Monthly Portfolio Update (Dec 25)
Up 18% and 90%+
This is only the second portfolio update.
I don’t really need to look at the portfolios every month since we invest with a 3-5 year horizon.
But I actually like it because it forces you to think about your entire portfolio construction. In addition, instead of always looking for something new, you can ask yourself the question: Shouldn’t I add to something I really like?
During earnings updates, you re-underwrite your positions (or not). During portfolio reviews, you re-underwrite your entire portfolio.
Are you happy with the risk level?
Are you happy with the position sizing?
Now I’m not going to regurgitate everything that was written during the previous earnings updates, so I’ll keep it short.
The Peter Lynch Plus portfolio
This is our variation of how Peter Lynch invested.
We want to have about 50% of the portfolio in fast growers, and the remaining in other types of bets. Turnarounds, bigger companies in a temporary downturn, and other types of situations.
We’re sitting at an 18% YTD performance, which I’m happy with for 2 reasons:
Most of this portfolio still sits in cash. We still have 50% to deploy
Of the 8 positions, half are down YTD, and I’ve recently checked my conviction in these companies. I do believe they are undervalued by the markets.
The Inverted Nick Sleep portfolio
In the Nomad Partnership letters, written by Nick Sleep when he managed his fund, he proposed a radical approach.
Instead of building a portfolio from 0, take your highest conviction bet. Buy that bet for the full portfolio. Then add bets based on conviction. Only add companies that have a moat.
So we did what Nick said:
The YTD performance of over 90% is, of course, entirely the result of a highly concentrated portfolio.
There are only 4 companies within this portfolio, and one of them accounts for 90% of the total.
Individual positions
Pharmx Technologies
Although we’ve trimmed a little this year, and I have a limit order set to trim some more, this shouldn’t be seen as a drop in conviction. We’re effectively de-risking both portfolios after the run-up in price for this company.
At a 21% position in Lynch and 90% in Sleep, even after the trim, they will remain our biggest positions.
In a nutshell:
Pharmx has a unique opportunity to become the only marketplace in the pharmacy space in Australia and New Zealand
It’s a unique situation, as when looking at other countries, these types of gateway/marketplaces are offered by the dominant wholesaler (like a mini Amazon)
I must emphasize that at this time, Pharmx has limited pricing power. To paint the picture:
Pharmx revenue: 7.3 Million AUD
Chemist Warehouse revenue: 6 Billion AUD
To frame it differently: This company should not exist. It was a happenstance, the baby of 3 POS vendors.
What happens within the market if Pharmx is down -> Pharmacies have to order their products the old way (by phone or email). Chaos. In other words, the market needs Pharmx.

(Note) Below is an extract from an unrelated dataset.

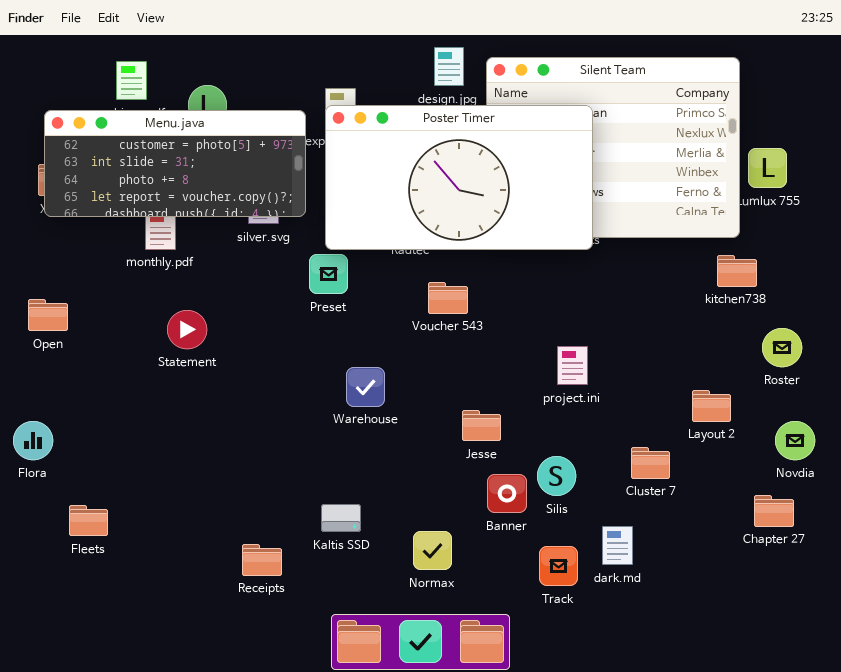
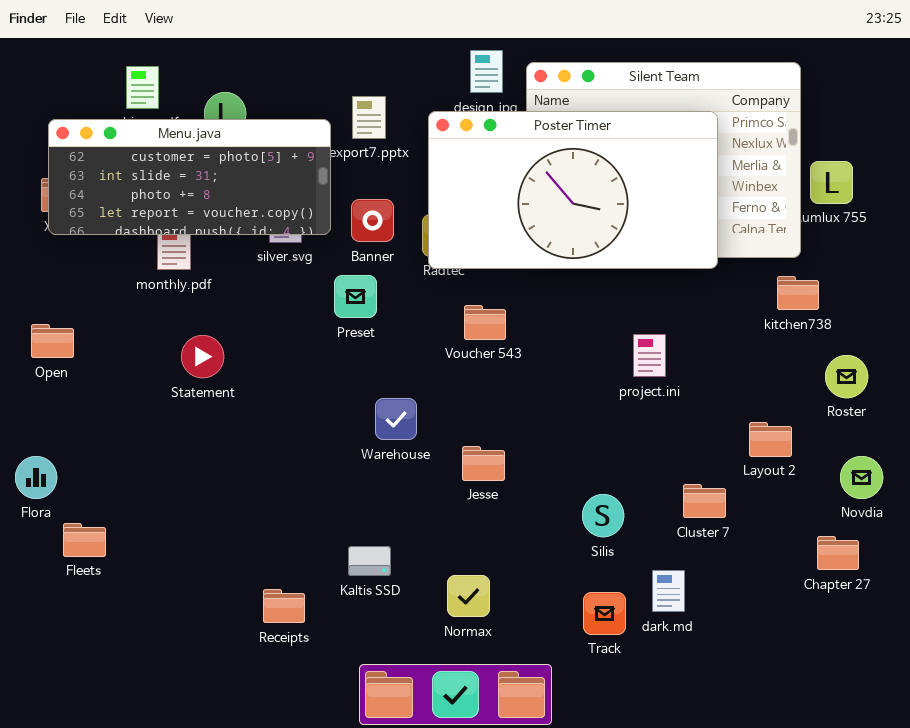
Poster Timer: [325,105,593,250] -> [428,111,718,269], moved
project.ini: [557,346,588,385] -> [633,334,666,377], moved
Jesse: [462,410,501,441] -> [462,446,505,481], moved
Banner: [487,474,527,513] -> [351,199,394,242], moved
Fleets: [69,505,108,536] -> [63,523,106,557], moved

Could Pharmx be bought by Chemist Warehouse? Unlikely, because that would mean Chemist would gain a significant advantage over all the other retailers. Australia is the land of the monopolies, but even this would be a bridge too far
So what’s the bet?
They can expand the market by onboarding new suppliers and offering additional value through data analytics.
They convert their business model to a volume take rate pricing fee. A retailer like Chemist already operates on thin margins. So Pharmx won’t be able to extract a 5% take rate from them. But if they can offer value and, in exchange, get a take rate of 0.3%, that’s a 10X in revenue.
In November, they launched their new iteration of the marketplace. Their latest investor update claims they’ve seen a 20% increase in usage immediately after the launch.
These are good signs. But we’re not out of the woods yet. The next 12 months hold execution risk.
Conclusion: Unchanged. Still high conviction. Price has run up ahead of fundamentals. TRIM, especially in the Inverted Nick Sleep portfolio, to make room for a new company (Deep Dive incoming).